We love our maple trees here in Vermont. In the Spring after the small buds turn into leaves they develop a light green color which is by far my favorite shade. With Summer the color morphs into a deep, intense green that surrounds every nook from our larger cities to the more rural towns. While the Maple tree is not exclusive to Vermont it is a great source of pride for all of us here as the trees provide not only beauty and shade but a whole host of food products including the liquid gold that is on any good Vermonters shelf…Maple syrup.

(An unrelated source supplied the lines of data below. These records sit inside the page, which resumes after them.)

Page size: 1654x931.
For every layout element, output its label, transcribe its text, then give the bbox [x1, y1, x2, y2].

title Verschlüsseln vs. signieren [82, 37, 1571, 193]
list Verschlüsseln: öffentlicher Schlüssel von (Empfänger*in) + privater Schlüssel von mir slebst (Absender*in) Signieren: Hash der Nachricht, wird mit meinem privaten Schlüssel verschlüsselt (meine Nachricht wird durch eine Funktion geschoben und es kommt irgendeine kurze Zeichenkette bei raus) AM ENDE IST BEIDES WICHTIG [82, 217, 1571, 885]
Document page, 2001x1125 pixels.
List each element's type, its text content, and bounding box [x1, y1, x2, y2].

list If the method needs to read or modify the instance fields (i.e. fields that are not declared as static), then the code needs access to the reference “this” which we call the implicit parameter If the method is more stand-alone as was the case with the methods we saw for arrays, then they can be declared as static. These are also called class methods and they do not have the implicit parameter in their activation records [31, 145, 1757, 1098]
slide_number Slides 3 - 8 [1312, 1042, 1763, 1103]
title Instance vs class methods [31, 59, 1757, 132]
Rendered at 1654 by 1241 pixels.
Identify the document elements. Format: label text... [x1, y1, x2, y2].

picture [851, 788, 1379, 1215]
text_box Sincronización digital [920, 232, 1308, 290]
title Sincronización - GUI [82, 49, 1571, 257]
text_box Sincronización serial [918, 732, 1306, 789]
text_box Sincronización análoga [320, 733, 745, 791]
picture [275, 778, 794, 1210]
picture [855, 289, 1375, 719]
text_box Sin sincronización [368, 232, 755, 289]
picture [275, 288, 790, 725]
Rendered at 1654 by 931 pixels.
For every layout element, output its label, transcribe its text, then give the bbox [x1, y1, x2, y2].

I have been smitten with the more intimate details of the streams and rivers as we go from Spring to Summer. The greens are really vibrant this year and the cool, rainy weather has turned the river banks into a wealth of photo ops. I found this little guy on one of my many trips up the Browns River. I wanted to really showcase the small leaves and some dodging and burning was necessary in several spots to make the leaves really stand out. The original images I used for this composite had flat lighting on the rock and leaves. I tried to keep the lighting as natural as possible while following the s curve from the top of the falls here down to the leaves.
This composite was made up of four images. Three captures were for sharpness of the leaves and rock and the last was for the rocks and waterfall in the background. The real challenge here was keeping the rock sharp as it slopes away from the camera. The dodging and burning was an experiment for me in doing these touch-ups in multiple areas. I suppose it was artistic license but I had a specific look here I was going for. I blended these shots in Perfect Layers 2 and did the finishing in Lightroom 4.
Image Data: ISO 100. 22mm. F11 @ 1.3 seconds. UV filter and a Cokin P series circular polarizer.